For a golfer to come downstairs and be presented with Shinnecock is enough to make him want to shoot Santa Claus. Any course that is 7,000 yards long but par is 70 is public enemy No. 1, golf's version of a serial killer. It doesn't need much more help. Growing rough or speeding up the greens on this sociopath is like giving a bear an extra claw or a shark another tooth. It's overkill.
Into this hall of horrors, young Master Mickelson marched. Strong men couldn't bear to look. The Humane Society was ready to file a protest.
For one thing, Master Mickelson plays the game backward. Left-handed.
Now, it's possible that nearly half of mankind is left-handed--but not that part of it found on golf courses. Golf courses, like most of the rest of the world, were designed for and by right-handers. Every Open has been won by a right-hander. In fact, the only "major" ever won by a lefty was the 1963 British Open by Bob Charles.
Phil was marching along, taking liberty after liberty with this treacherous piece of real estate Thursday, when he came up to the par-five 16th, a 544-yarder that isn't supposed to be one of Shinnecock's hell holes.
But it's like the good-cop, bad-cop interrogation routine. Before you know it, No. 16 has you in handcuffs, wondering what you said or did wrong. You thought it was your friend. It bent young Master Mickelson's hand back till it nearly broke as he tottered to a double-bogey seven. He was so shaken, he promptly bogeyed the next hole, the par-three 17th.

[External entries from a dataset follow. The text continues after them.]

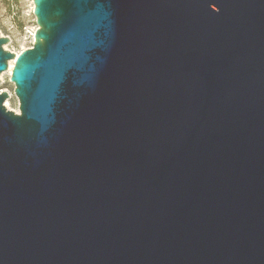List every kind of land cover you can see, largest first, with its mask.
<instances>
[{"label": "water", "instance_id": "obj_1", "mask_svg": "<svg viewBox=\"0 0 264 264\" xmlns=\"http://www.w3.org/2000/svg\"><path fill=\"white\" fill-rule=\"evenodd\" d=\"M32 2L0 264H264V0Z\"/></svg>", "mask_w": 264, "mask_h": 264}, {"label": "rangeland", "instance_id": "obj_2", "mask_svg": "<svg viewBox=\"0 0 264 264\" xmlns=\"http://www.w3.org/2000/svg\"><path fill=\"white\" fill-rule=\"evenodd\" d=\"M36 28L32 0H0V35L9 38V42L3 45L4 49L19 53L30 48ZM0 76V93L6 91L10 96L4 104L17 112L18 99L10 82V72H2Z\"/></svg>", "mask_w": 264, "mask_h": 264}, {"label": "bare ground", "instance_id": "obj_3", "mask_svg": "<svg viewBox=\"0 0 264 264\" xmlns=\"http://www.w3.org/2000/svg\"><path fill=\"white\" fill-rule=\"evenodd\" d=\"M16 54H18V53H16ZM8 65H9V69L7 70L8 72H11V69H12V67H13V65H14V60H12V61H10L9 63H8ZM1 77V76H0Z\"/></svg>", "mask_w": 264, "mask_h": 264}]
</instances>
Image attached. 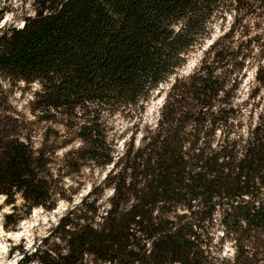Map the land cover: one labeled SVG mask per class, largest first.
<instances>
[{"label":"trees","instance_id":"obj_1","mask_svg":"<svg viewBox=\"0 0 264 264\" xmlns=\"http://www.w3.org/2000/svg\"><path fill=\"white\" fill-rule=\"evenodd\" d=\"M11 6L0 0V22ZM31 6L23 26L0 29V197L11 208L4 228L16 231L36 208L53 211L70 192L65 179L104 175L33 253L18 248L19 264H264V98L245 119L236 116L240 107L220 98L226 84L216 74L229 67L230 48L220 42L237 25H248L242 37L260 28L264 0ZM230 23L196 73L174 82L154 122L142 124L160 88L216 25ZM257 82L264 89V78ZM4 83L39 87L27 114L14 110ZM118 117L141 127L138 143L132 133L121 152L112 136Z\"/></svg>","mask_w":264,"mask_h":264},{"label":"rangeland","instance_id":"obj_2","mask_svg":"<svg viewBox=\"0 0 264 264\" xmlns=\"http://www.w3.org/2000/svg\"><path fill=\"white\" fill-rule=\"evenodd\" d=\"M11 8L13 10L12 12L4 14V18L0 22V29H4L8 26H16L19 28L22 25V15L33 14L31 0H12ZM246 26H248L246 23L237 25L233 32V36L228 40L220 42L219 45L224 44L230 48L229 56L226 61L229 63V67H227L224 73H221L220 70L216 73L220 77L219 81L226 84L224 94H222L220 98H224L225 100L230 99L233 102V107H240V110H238L235 115L239 117L244 116V119L251 110V105L259 103L260 100L264 98V89H262L261 85L257 82V78H264V24H262L260 28H254L255 30L249 35L242 37L238 34V31L243 30ZM252 26L253 25H250L249 27L251 28ZM221 28H223V26H221ZM230 28H232V23L226 24L224 27L225 30L223 31H220V27L216 25L214 36L206 40L200 49L189 56L186 66L179 70L177 75L170 78L168 83L160 88L162 94L147 104L146 112L143 115V122H141L142 124L154 122L165 96L167 94L172 96L170 88L174 82L176 80L185 82L196 73L203 59L205 50ZM235 79H237V82L234 83L233 86V80ZM4 85L6 89L10 91L9 101L14 110L20 114H27L28 105L34 98L33 93L37 91L39 87L36 84L27 86L24 83H19L12 88L9 87L7 83H4ZM253 90L257 91V96L250 100L249 97ZM138 122L139 119L127 121L122 117H118L112 122L115 128L112 131V136L117 132V137L114 139H116L115 142L117 143L118 152L122 151L124 142L128 141L132 133H136V143H138L141 138V127L137 130L133 126ZM216 134L219 136L218 132ZM119 135L121 137L118 139ZM103 175L104 174L97 169L92 171L84 170V172L79 177H75L73 181L65 179L64 183L66 187L70 189V192L65 193L66 200H61L53 211L47 212L41 208L32 210L31 214L20 222L16 231H8L4 228L3 215L10 213L11 208L5 206L4 198L0 197V244L2 246V249H0V264H19L22 253H20L18 248H21L28 254L33 253L34 249L39 245L40 240L48 236L50 230L57 224V221L64 215L69 206L78 204L80 199L88 193L90 186L101 180ZM109 195L110 192L108 191L105 197L107 198ZM16 205L19 209L18 214L24 215L25 209L21 208V200H18ZM18 232H20L19 235L16 234ZM220 235L221 232L218 231L211 246H215L219 242ZM14 248L17 250H14ZM231 254L232 247L229 243H226L223 246L222 255L229 256ZM29 264L37 263L32 262Z\"/></svg>","mask_w":264,"mask_h":264},{"label":"bare ground","instance_id":"obj_3","mask_svg":"<svg viewBox=\"0 0 264 264\" xmlns=\"http://www.w3.org/2000/svg\"><path fill=\"white\" fill-rule=\"evenodd\" d=\"M17 235H19L20 234V232H18V233H16ZM0 249H2V246H1V244H0Z\"/></svg>","mask_w":264,"mask_h":264},{"label":"snow or ice","instance_id":"obj_4","mask_svg":"<svg viewBox=\"0 0 264 264\" xmlns=\"http://www.w3.org/2000/svg\"><path fill=\"white\" fill-rule=\"evenodd\" d=\"M21 26H23V25H21ZM5 211H7V210H5Z\"/></svg>","mask_w":264,"mask_h":264}]
</instances>
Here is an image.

You had this terrible vision of Shinnecock shaking young Mickelson and shouting, "All right! 'Fess up! You know you did it! Take him away and lock him up!"
You had the feeling Phil should have known better than to rattle Shinnecock's cage. Should have tiptoed past it. He tried to smuggle a five-under-par into the clubhouse but Shinnecock would have none of it. It boxed the young whippersnapper's ears.
Still, you could fit all the under-par shooters in a Volkswagen by day's end, and, in the post-round interview, Mickelson correctly allowed that he should be happy with his two-under-par round.
"That will probably not be my last double bogey on this course," he predicted. "And not the last double bogey made by anybody."
Because of the unforgiving nature of Shinnecock, he said, "You can only go at about half the pins. The wind is unfriendly."
The course is too. It's impregnable. You can't attack. You defend yourself against this course. It gets 18 shots at you.
"It alters your thought process," Mickelson conceded. "Where on another course you might take a five-iron, here you take a seven-iron. You don't challenge it. You stick to the possible."
Phil is learning. He must outsmart, not outslug Shinnecock. Maybe he should wear a disguise.
Of course, in the old fight game, nobody wanted to fight a lefty. Too hard to figure. It would be irony if Shinnecock ended up the one confused and bloody. And Phil Mickelson ended up the most famous southpaw since Babe Ruth.